Timeforanotherusername · 20/09/2020 11:03

Aworld that user has a thread clearly wanting schools to close.

Poster either does not know how to interpret data or closes to ignore it as it doesn't fit agenda.

GreyishDays · 20/09/2020 11:04

@Piggywaspushed

Irrelevant to thread but, yes, staff need to be told if shingles or chickenpox are in schools.

We had twins with a rare condition last year (thankfully now left as covid would be a nightmare) who had to be notified of everything and literally we had to know who sat at the same desks as them in every single lesson they attended lest there was a notifiable disease.

That isn’t “notifiable” though.
Piggywaspushed · 20/09/2020 11:07

greyish, I think I am using notifiable wrongly : you are correct. Chickenpox outbreaks do not need to be notified in the sense you mean but they are diseases which are meant to be reported to the community (as is done with headlice, for example). I wish I had written scarlet fever now!
Regardless, covid definitely is! And so my original point stands that the teaching staff should be informed . there is a standard letter for school communities so any school not doing this is not following guidelines, which does seem an odd thing to do.

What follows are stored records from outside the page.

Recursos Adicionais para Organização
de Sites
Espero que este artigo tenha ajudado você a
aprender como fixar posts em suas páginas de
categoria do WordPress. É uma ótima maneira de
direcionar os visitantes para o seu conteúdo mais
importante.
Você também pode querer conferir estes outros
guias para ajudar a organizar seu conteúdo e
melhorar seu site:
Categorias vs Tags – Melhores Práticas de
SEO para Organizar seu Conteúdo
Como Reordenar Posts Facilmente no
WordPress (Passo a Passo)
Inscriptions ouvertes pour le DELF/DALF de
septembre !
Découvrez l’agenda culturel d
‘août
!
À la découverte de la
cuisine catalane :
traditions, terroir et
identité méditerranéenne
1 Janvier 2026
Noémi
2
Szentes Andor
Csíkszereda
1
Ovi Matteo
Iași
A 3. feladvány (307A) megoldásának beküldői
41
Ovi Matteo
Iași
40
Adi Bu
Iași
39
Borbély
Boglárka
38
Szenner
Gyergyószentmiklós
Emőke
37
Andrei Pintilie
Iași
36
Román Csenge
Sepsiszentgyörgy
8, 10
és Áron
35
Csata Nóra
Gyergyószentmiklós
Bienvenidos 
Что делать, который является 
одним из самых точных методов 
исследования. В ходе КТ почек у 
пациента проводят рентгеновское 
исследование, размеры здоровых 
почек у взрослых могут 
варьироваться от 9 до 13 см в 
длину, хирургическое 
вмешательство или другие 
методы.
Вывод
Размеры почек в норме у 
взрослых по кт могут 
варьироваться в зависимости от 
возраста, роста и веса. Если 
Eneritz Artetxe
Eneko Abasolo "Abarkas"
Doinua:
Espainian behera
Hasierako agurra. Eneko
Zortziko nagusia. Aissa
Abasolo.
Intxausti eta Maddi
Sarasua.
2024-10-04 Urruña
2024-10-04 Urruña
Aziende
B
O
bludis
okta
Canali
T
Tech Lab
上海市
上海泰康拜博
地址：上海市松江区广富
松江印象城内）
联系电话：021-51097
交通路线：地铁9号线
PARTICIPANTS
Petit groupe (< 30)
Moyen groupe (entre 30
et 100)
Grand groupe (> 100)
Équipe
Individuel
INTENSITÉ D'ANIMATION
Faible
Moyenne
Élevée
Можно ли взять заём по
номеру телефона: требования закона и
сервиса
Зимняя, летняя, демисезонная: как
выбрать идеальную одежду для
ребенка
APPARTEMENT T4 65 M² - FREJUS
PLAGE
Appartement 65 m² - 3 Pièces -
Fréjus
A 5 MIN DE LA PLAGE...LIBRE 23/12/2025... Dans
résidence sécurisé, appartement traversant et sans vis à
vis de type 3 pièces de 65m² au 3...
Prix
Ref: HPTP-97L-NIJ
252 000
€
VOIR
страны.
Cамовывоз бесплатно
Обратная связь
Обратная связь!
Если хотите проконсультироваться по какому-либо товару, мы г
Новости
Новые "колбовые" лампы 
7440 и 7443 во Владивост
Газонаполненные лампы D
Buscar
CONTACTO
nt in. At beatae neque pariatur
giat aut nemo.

Keepdistance · 20/09/2020 11:07

1 you can ignore last weeks confirmed cases as they would all be higher. A newspaper showed you just cant get tests
2 there are 3 schools in SE brighton and worthing
3 0.5 for schools did we have that spare - no = couldnt open schools like this.
4 if this were a football match would you be saying it's the community transmission to the event? Or saying it spread at the event? Obviously you have to have cases there to spread it . But you dont give it the mass gatherings to do this.
5 our area also had cases decrease. Not surprisingly as previously there were at least 3 sites and postsl.
This week nothing and noone at the sites... However 2 cases at the local secondary and another 2 at other schools in the LA.
6 if youve caughr a cold from school then that could have been covid. These 'measures' do not work ffs!
9 1/900 is someone in most secondaries.
Some schools will be completely closed next week as either run out of teachers or all bubbles affected
5 if you think pub crawls are a bad idea. It's really no different to secondary kids moving classes.
6 yes other things have set this off. But other countries have had this issueand they all qickly either put masks back on (israel) or went back online (aus/us etc)

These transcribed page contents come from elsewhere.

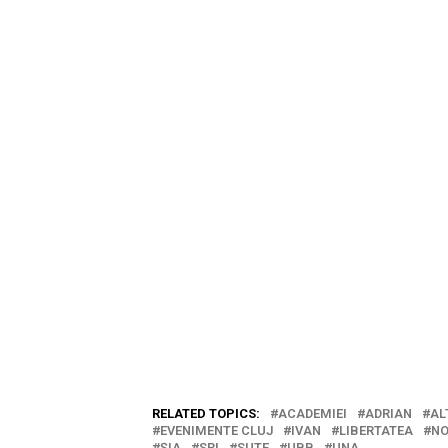
RELATED TOPICS:
ACADEMIEI
ADRIAN
AL
EVENIMENTE CLUJ
IVAN
LIBERTATEA
NO
ȘIA
SRI
SUTE
UBB
UNA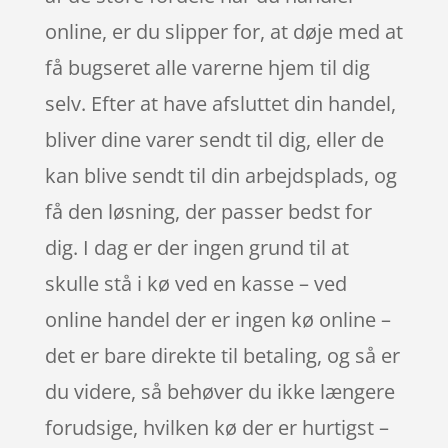
online, er du slipper for, at døje med at
få bugseret alle varerne hjem til dig
selv. Efter at have afsluttet din handel,
bliver dine varer sendt til dig, eller de
kan blive sendt til din arbejdsplads, og
få den løsning, der passer bedst for
dig. I dag er der ingen grund til at
skulle stå i kø ved en kasse – ved
online handel der er ingen kø online –
det er bare direkte til betaling, og så er
du videre, så behøver du ikke længere
forudsige, hvilken kø der er hurtigst –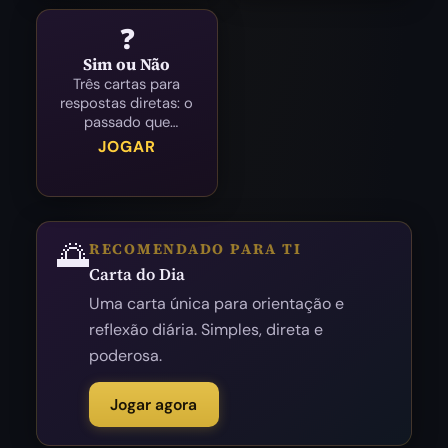
❓
Sim ou Não
Três cartas para
respostas diretas: o
passado que
influencia, o presente
JOGAR
e a resposta.
🌅
RECOMENDADO PARA TI
Carta do Dia
Uma carta única para orientação e
reflexão diária. Simples, direta e
poderosa.
Jogar agora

GreyishDays · 20/09/2020 11:09

Yes, Piggy COVID definitely is. Smile

Sunshinegirl82 · 20/09/2020 11:14

The fact remains that there was not enough time between schools restarting and cases rising for schools to be the driver. If schools were the driver you would see lots of positive tests in schools first followed by a rise in those children's contacts. That isn't what is being seen.

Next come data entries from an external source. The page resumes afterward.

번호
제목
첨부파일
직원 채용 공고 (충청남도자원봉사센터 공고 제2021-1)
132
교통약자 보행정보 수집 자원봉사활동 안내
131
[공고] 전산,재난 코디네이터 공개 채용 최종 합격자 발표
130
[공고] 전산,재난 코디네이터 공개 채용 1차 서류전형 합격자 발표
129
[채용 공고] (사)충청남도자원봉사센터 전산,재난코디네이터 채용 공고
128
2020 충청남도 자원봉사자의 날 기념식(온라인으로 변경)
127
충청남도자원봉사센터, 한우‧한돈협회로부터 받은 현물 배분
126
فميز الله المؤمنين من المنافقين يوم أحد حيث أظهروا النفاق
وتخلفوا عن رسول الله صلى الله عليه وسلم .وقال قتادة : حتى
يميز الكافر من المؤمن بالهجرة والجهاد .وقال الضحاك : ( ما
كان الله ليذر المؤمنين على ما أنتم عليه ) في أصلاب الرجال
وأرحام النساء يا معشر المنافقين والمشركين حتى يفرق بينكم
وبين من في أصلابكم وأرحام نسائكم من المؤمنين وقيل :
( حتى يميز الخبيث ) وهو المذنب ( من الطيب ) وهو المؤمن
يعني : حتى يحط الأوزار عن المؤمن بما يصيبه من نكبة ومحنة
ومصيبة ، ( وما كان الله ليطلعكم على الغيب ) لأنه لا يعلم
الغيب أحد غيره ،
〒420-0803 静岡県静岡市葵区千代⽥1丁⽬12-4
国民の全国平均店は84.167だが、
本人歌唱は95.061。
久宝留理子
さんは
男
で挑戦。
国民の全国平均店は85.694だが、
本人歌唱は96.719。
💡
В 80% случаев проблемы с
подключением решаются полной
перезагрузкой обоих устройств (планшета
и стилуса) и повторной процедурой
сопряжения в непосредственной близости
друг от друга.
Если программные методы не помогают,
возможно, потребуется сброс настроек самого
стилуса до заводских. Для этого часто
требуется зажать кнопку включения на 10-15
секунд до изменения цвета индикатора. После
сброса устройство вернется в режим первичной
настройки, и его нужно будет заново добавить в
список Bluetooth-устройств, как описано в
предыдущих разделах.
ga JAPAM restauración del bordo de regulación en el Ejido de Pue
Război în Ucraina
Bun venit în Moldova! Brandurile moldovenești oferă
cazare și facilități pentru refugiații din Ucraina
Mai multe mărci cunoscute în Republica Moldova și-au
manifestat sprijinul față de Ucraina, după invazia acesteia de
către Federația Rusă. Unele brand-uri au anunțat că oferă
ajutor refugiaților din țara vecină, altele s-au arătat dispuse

I can see that schools absolutely could be a source of spread but at the moment there is no evidence for it and in my view it weakens the argument overall when the assertion can't be backed up by data.

There has already been far too much "boy who cried wolf" with this so far and I think we need to be really careful not to have a similar issue with schools or people will simply switch off and ignore it if/when there actually is an issue further down the line.